La roue est aussi devenue un symbole, pour
des religions par exemple.
Oui,
dans beaucoup de religions, par exemple en Amérique du Sud, c’est le symbole du
soleil, comme chez les Grecs d’ailleurs. Et puis après, chez les hindous, la
roue symbolise la vie, c’est le symbole de la naissance jusqu’à la mort. Dans
la religion catholique, la roue était le symbole de la torture.

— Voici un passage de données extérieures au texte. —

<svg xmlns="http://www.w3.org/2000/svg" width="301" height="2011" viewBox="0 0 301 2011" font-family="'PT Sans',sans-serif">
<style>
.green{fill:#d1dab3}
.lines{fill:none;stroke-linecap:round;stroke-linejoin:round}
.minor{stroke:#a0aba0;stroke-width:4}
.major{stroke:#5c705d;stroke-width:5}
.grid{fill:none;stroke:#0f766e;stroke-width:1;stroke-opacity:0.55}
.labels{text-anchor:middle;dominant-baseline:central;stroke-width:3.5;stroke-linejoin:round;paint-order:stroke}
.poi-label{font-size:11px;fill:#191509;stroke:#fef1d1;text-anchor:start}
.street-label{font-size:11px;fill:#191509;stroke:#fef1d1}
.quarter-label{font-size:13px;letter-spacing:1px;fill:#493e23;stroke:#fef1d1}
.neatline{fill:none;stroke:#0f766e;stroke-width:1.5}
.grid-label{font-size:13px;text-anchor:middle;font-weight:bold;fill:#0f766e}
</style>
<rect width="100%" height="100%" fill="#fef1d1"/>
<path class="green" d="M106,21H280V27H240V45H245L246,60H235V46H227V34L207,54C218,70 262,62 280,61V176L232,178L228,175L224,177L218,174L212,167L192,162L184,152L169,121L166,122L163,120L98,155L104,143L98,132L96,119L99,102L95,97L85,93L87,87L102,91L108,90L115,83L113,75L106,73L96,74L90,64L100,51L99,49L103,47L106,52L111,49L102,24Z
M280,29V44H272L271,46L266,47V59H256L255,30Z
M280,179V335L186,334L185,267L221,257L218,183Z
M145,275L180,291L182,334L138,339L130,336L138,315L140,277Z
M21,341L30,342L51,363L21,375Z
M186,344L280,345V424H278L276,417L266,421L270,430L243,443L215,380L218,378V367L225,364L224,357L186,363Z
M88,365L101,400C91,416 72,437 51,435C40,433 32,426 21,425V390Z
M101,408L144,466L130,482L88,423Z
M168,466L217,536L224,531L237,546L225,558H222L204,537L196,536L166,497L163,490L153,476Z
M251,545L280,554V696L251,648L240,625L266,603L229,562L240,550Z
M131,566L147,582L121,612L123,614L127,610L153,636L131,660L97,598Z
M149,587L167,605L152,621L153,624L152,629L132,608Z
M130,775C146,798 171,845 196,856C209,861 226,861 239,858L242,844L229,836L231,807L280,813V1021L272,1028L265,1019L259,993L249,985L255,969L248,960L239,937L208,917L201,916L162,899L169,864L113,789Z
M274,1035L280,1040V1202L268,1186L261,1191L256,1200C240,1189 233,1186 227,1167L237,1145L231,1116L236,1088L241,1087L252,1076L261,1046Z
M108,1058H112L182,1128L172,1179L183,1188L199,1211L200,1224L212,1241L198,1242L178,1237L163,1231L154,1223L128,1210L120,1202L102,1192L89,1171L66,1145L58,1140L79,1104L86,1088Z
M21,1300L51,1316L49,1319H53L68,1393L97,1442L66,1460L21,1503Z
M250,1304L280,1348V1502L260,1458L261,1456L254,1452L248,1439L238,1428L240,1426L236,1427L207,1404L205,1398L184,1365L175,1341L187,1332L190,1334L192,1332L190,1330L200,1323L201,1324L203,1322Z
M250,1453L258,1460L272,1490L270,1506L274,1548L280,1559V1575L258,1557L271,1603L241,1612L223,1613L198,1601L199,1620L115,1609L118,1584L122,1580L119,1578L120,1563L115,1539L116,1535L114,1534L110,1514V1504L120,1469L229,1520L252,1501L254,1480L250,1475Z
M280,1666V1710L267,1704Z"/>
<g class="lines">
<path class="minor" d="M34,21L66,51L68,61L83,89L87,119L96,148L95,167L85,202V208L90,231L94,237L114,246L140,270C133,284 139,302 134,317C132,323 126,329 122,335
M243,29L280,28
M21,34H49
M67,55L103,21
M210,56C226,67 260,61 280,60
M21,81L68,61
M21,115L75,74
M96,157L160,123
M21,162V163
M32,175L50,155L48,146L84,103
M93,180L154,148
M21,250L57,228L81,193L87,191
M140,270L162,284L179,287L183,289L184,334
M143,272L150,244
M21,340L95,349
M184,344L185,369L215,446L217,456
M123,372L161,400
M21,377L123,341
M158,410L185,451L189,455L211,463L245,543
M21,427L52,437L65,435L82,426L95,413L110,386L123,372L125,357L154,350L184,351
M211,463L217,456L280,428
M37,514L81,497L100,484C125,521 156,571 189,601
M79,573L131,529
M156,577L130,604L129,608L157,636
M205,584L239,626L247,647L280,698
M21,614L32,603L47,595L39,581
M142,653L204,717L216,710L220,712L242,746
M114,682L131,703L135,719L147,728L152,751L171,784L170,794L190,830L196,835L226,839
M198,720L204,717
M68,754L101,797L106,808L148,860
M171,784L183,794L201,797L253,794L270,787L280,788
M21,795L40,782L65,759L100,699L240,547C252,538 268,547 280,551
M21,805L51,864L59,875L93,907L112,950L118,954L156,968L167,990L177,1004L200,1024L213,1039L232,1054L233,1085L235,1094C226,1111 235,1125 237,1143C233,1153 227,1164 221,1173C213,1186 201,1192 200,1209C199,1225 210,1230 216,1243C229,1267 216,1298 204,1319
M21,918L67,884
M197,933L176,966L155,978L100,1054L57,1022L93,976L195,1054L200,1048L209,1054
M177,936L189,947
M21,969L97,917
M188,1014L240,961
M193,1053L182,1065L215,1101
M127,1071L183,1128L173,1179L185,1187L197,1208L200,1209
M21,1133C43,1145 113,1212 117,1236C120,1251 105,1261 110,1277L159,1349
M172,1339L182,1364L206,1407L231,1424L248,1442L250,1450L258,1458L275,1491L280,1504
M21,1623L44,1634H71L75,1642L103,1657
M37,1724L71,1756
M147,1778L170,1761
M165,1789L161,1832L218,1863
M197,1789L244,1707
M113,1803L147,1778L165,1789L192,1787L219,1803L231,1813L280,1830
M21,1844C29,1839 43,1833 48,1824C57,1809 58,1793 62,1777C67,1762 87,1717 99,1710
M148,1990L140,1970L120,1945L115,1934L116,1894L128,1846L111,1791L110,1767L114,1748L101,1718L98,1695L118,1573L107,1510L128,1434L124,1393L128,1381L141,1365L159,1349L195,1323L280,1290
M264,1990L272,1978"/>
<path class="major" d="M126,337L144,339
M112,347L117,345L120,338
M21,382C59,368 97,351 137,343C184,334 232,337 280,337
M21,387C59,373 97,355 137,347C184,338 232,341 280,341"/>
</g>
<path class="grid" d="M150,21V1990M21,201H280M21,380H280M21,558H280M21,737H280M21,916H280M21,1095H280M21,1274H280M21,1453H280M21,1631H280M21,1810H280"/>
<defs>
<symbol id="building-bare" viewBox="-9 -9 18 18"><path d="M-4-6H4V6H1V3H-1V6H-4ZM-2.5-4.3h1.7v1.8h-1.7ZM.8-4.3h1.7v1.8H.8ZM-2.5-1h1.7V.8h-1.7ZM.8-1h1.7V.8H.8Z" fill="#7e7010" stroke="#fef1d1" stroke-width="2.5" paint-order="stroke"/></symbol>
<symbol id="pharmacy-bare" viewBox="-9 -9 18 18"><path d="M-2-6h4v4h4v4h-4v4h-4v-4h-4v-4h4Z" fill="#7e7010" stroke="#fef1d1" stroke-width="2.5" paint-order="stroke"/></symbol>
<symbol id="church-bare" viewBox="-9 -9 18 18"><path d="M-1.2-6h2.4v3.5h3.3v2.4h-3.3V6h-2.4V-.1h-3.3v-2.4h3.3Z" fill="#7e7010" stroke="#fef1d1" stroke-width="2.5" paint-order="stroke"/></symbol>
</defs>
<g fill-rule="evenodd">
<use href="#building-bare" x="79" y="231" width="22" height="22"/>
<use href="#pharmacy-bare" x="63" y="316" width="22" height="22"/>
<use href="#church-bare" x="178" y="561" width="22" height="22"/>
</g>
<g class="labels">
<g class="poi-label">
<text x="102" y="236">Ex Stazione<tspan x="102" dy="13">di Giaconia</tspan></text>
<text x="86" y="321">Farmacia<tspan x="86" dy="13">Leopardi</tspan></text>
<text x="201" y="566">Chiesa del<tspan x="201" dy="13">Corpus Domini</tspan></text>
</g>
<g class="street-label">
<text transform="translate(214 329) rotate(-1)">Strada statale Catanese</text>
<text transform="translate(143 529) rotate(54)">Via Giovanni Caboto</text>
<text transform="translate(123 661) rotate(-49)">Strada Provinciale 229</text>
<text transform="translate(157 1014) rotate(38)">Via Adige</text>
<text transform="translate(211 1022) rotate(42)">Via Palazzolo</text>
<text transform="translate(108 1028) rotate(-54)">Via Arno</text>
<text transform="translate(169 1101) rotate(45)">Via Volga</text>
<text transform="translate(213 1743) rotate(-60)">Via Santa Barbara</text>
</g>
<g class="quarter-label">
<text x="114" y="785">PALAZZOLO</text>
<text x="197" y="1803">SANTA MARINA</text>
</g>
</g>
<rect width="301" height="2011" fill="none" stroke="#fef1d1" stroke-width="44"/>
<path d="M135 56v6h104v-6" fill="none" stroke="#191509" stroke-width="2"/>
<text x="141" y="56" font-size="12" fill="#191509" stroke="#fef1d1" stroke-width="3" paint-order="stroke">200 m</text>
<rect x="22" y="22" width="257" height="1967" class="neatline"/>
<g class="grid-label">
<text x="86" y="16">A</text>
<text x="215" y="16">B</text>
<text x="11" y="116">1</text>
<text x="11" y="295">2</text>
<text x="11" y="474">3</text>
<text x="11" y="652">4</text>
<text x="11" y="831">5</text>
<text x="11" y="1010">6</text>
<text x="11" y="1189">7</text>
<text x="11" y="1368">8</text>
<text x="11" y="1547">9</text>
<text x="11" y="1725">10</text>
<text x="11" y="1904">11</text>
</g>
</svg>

Merci Linda de nous avoir parlé de cette
magnifique invention, la roue, bien sûr, ça sert aussi à faire des vélos, à
faire des voitures et c’est pour ça qu’on a parlé de la roue aujourd’hui parce
qu’à Neuchâtel s’est tenu il n’y a pas longtemps une réunion des vélos anciens.
À bientôt Linda.
À
bientôt Jean-Pierre.
Je vous propose maintenant une petite
page poétique grâce à notre ami Éric Broye. C’est un poème qui a été mis en
images par Oscar Garcia.
Nous arrivons gentiment au terme de
notre émission, merci, Mesdames, Messieurs, passez une excellente soirée et
prenez bien soin de vous et des autres aussi.